TBMM Başkanlığı'na sunulan 9 maddelik kanun teklifinin gerekçesinde, anayasanın temel hak ve özgürlüklerin çoğunu içerdiği belirtilerek, "Ancak, bu hak ve özgürlüklerin çocuklar için de tanınmış olduğu yeterince açık olmadığı gibi, bu hakların istismar edilmesine ilişkin uyarılarda bulunulmakta, aynı hakların yasalarla nasıl sınırlanabileceği belirtilmektedir. Her ne kadar 2010'daki anayasa değişiklikleri, 'Çocuk hakları' terimini ilk kez getirmiş, çocuklara yönelik anayasal güvenceleri pekiştirmiş olsa da çocuk, hukuk sistemi tarafından ailenin bir elemanı olarak görülmekte, ailenin dışında çocuğun kendine has bir varlığı olduğu olgusu anılmamaktadır. Kısacası, anayasa ailenin ve toplumun iyiliğine odaklanırken çocuğun korunma ve ebeveynleriyle temas hakkını vurgulamakta, ancak çocukların diğer hakları konusunda ayrıntıya girmemektedir" denildi.
2012'de kurulan Kamu Denetçiliği (Ombudsman) Kurumu ile çocuk hakları alanında 'Kamu Denetçisi'nin görevlendirilmesi ya da 2008'de TBMM'de Çocuk Hakları İzleme Komitesi'nin oluşturulmasının her ne kadar pozitif adımlar olsa da çocuk hakları izleme ve geliştirilmesi yönünde yeterli olmadığı vurgulandı.

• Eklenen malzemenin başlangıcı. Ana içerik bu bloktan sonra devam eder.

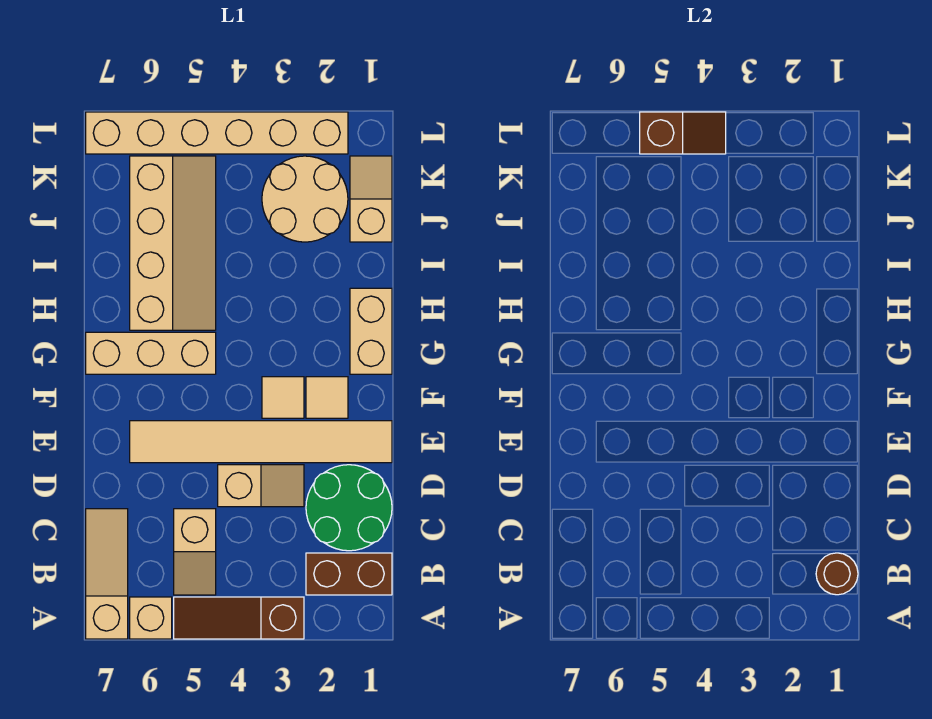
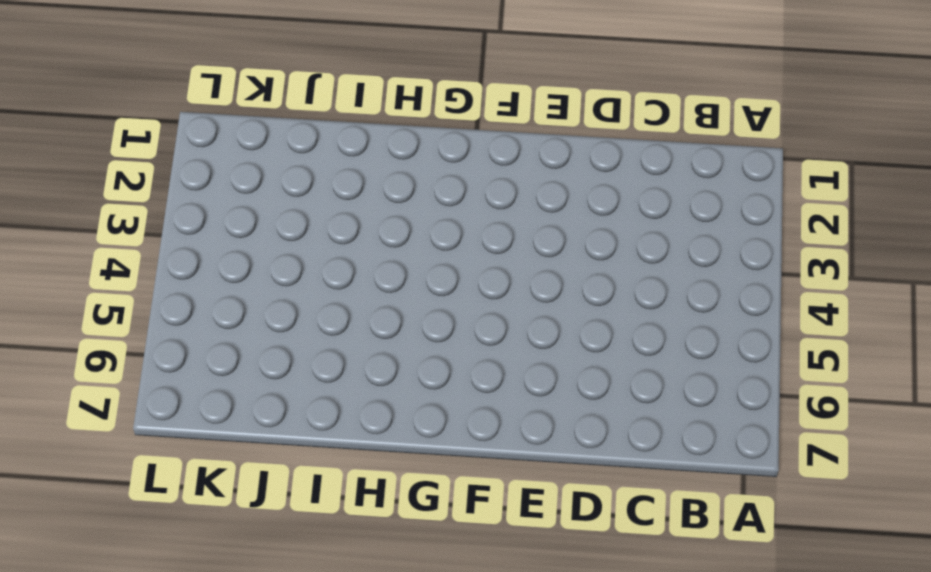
none -> brown 1x3 slope [174,597,304,639]
none -> tan 1x1 brick [130,597,172,639]
none -> tan 1x3 slope [86,509,128,639]

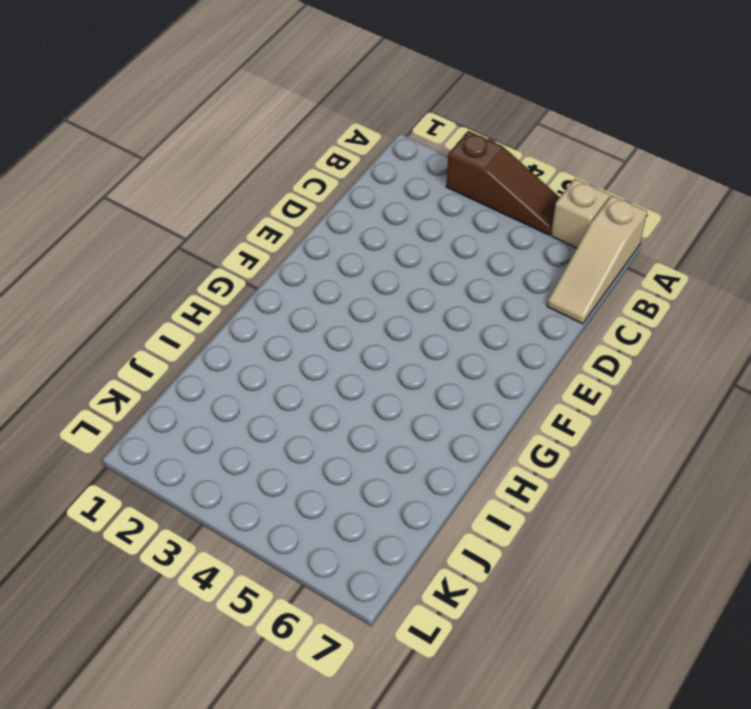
none -> brown 1x2 brick [306,553,392,595]
none -> tan 1x2 slope [174,509,216,595]
none -> green 2x2 round brick [306,465,392,551]

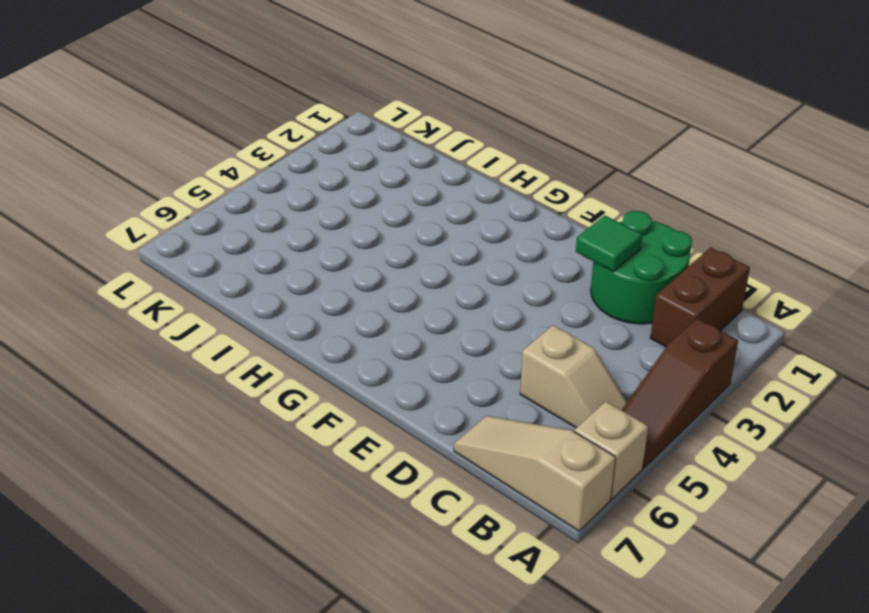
green 1x1 tile [576,215,642,271] -> none
none -> tan 1x2 slope [218,465,304,507]
none -> tan 1x6 tile [130,421,392,463]
none -> tan 1x1 tile [306,377,348,418]

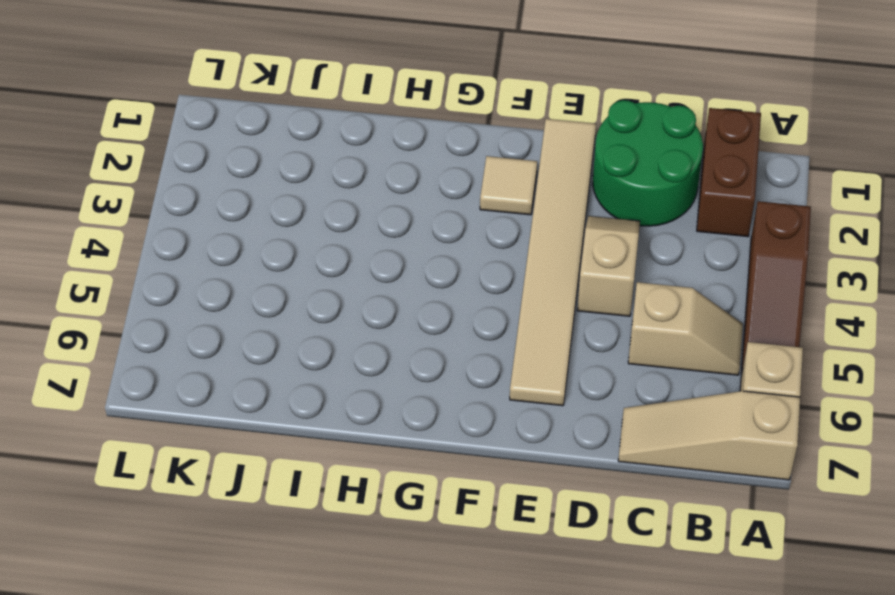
none -> tan 1x1 tile [262,377,304,418]
none -> tan 1x2 brick [350,288,392,374]
none -> tan 1x3 brick [86,332,216,374]

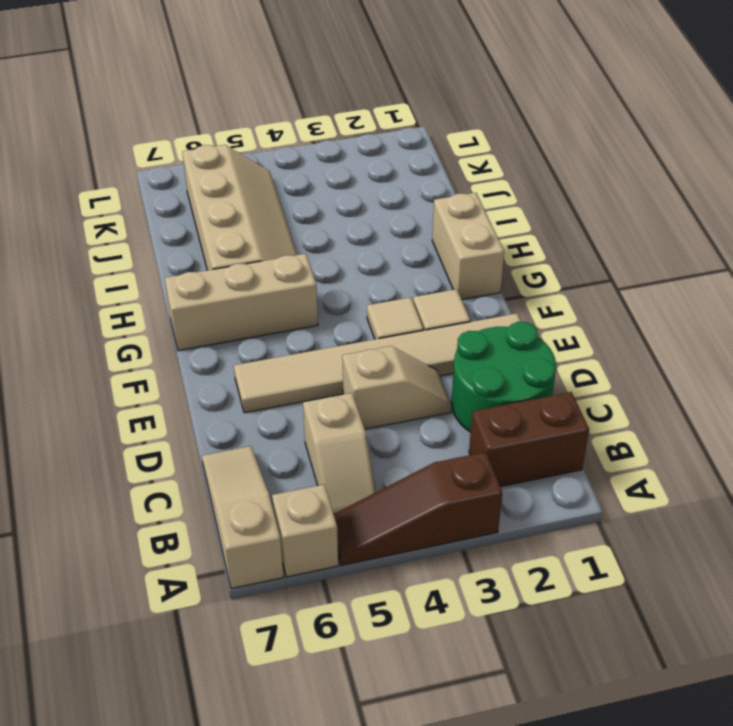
none -> tan 1x2 slope [350,156,392,242]
none -> tan 2x2 round brick [262,156,348,242]
none -> tan 1x6 brick [86,112,348,154]

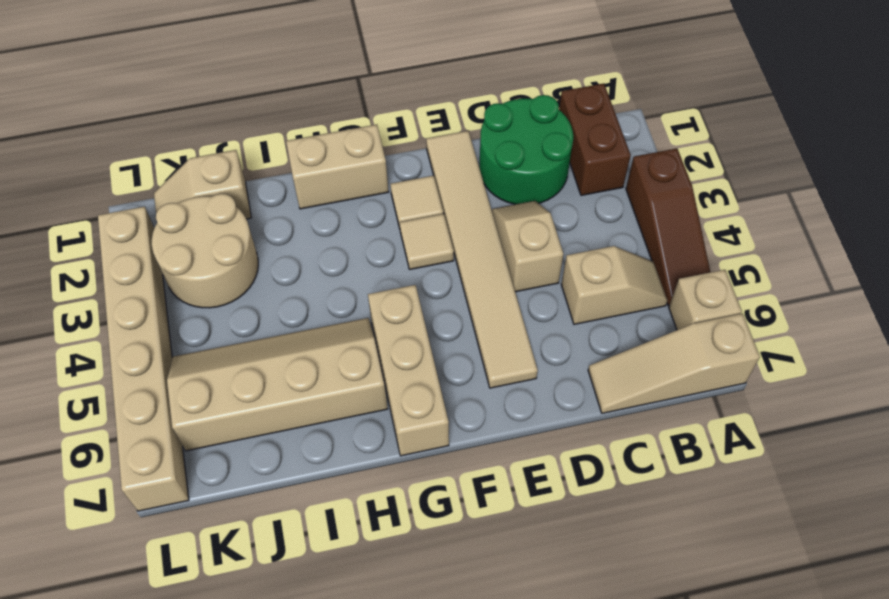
none -> brown 1x1 round brick [816,553,858,595]
none -> brown 1x2 slope [640,112,726,154]

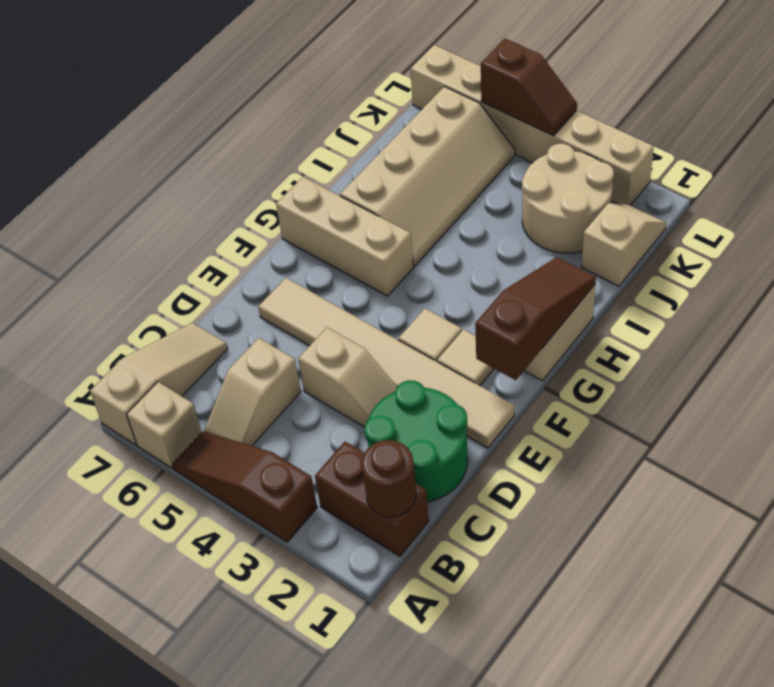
brown 1x3 slope [475,257,596,380] -> none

TBMM'de 26 ve 27'nci dönemlerde, 2016, 2017 ve 2020 yıllarında kurulan 3 araştırma komisyonunun raporlarını yayımladığı, ancak sorunların çözülebilmesi hususunda raporların tek başına yeterli olmadığı kaydedildi.
TBMM Çocuk Hakları Komitesi'nin de Sağlık, Aile ve Sosyal İşler Komisyonu'nun gayriresmi bir alt komitesi olarak çalıştığı belirtilen gerekçede, "Bu komisyonun kendi bütçesi ve kaynakları bulunmamaktadır. Oysa çocuk hakları eksenli daimi bir ihtisas komisyonu ile yaşanan sorunların çözümünde çok daha etkili bir çalışma ortaya koyulabilir. Dolayısıyla TBMM'de çocuk haklarının geliştirilmesi, çocukların korunması alanında profesyoneller ve sivil toplum kuruluşları ile iletişimi sağlayacak, her yasa tasarısını çocuk haklarına uygunluk açısından inceleyecek, yıllık bütçelerde çocuklara yeterli kaynak ayrılmasını sağlamayı önceleyecek daimi bir ihtisas komisyonunun kurulmasına ihtiyaç vardır. Bu kanun ile 'Çocuk Hakkı İzleme Komisyonu' adıyla daimi bir ihtisas komisyonu oluşturulması ve bu komisyonun çocuğun yüksek yararı düşüncesi doğrultusunda diğer ihtisas komisyonlarından farklı olarak siyasi partilerin eşit temsili ile kurulması, ayrıca çalışmalarını çocuk hakları konusunda uzman isimlerin komisyon toplantılarına devamlı katılımının sağlanarak görüş ve önerileri ile yürütmesi teklif edilmiştir" ifadelerine yer verildi.